It’s whimsical, clever, and informative; and full of historical and philosophical name-dropping.

One of the names mentioned is Piranesi, an 18th century Italian artist known for his atmospheric and imaginary architectural drawings.  One of the most interesting parts in the book is the description of “Somnium Quinti” (Quinten’s Dream), which is perhaps inspired by Piranesi’s work.  Quinten dreams of an “interior exterior” — that is, a strange architectural world/phenomenon where he is the only one present amongst a deserted, grey, silent city — stairs, balustrades, doorways and arches all intertwined and built on top of one another in an endless formation, similar to something Escher (or Piranesi) may have drawn.

It’s an interesting book, but not my favorite.

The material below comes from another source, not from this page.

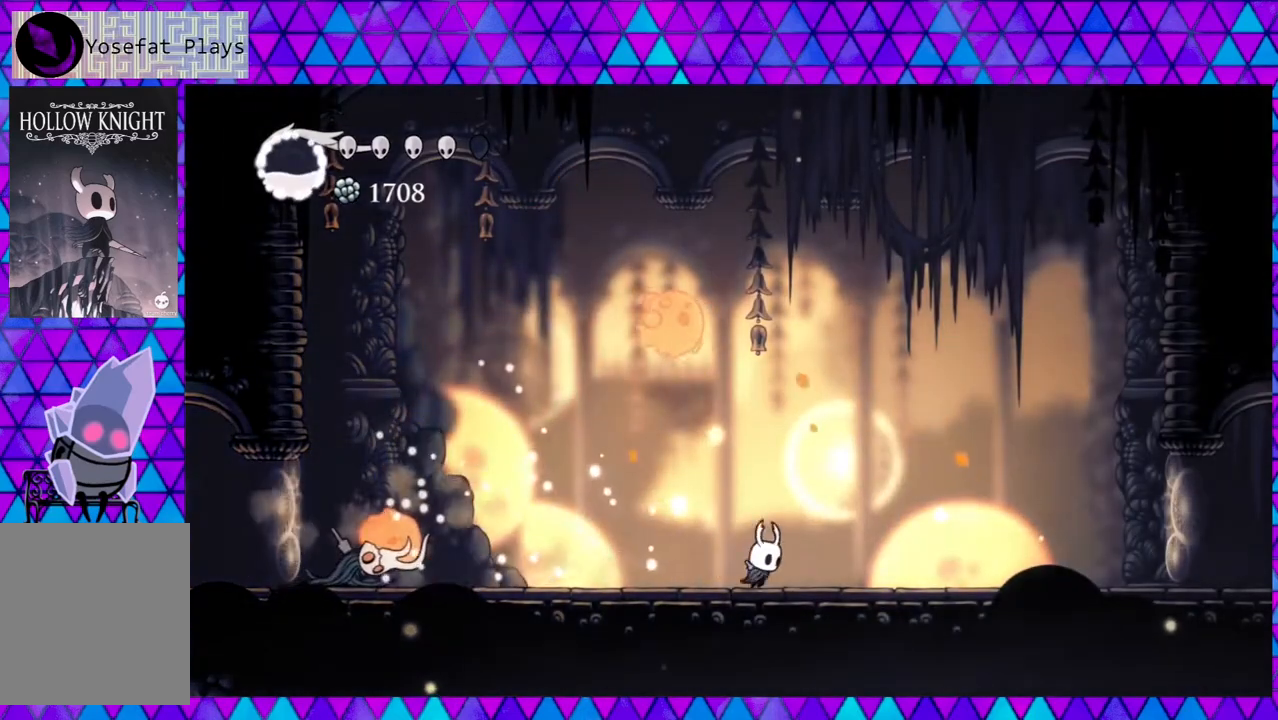
{"buttons": ["DPAD_RIGHT"], "left_stick": "center", "right_stick": "center", "events": []}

PiranesiPyramid the-gothic-arch

Quote Highlights:

“‘Shall I tell you something, Marilyn?  Believe it or not, I’m happy now.  Because I know that one day I shall look back at this evening in the knowledge that I was happy then.  Maybe you can only be happy via that mirror.  One day I’ll lie on my deathbed in the knowledge that I’ll never get up again–and then the thought of this evening may perhaps ease my death.’  He took a sip, but did not swallow.  He swished his tongue about in the wine, the smell of which now penetrated his nose from inside, and it seemed to him as though those few cubic inches in the darkness of his mind in some way contained the whole world, just as a drop of dew on a stalk of grass mirrors the landscape.”  (p. 183)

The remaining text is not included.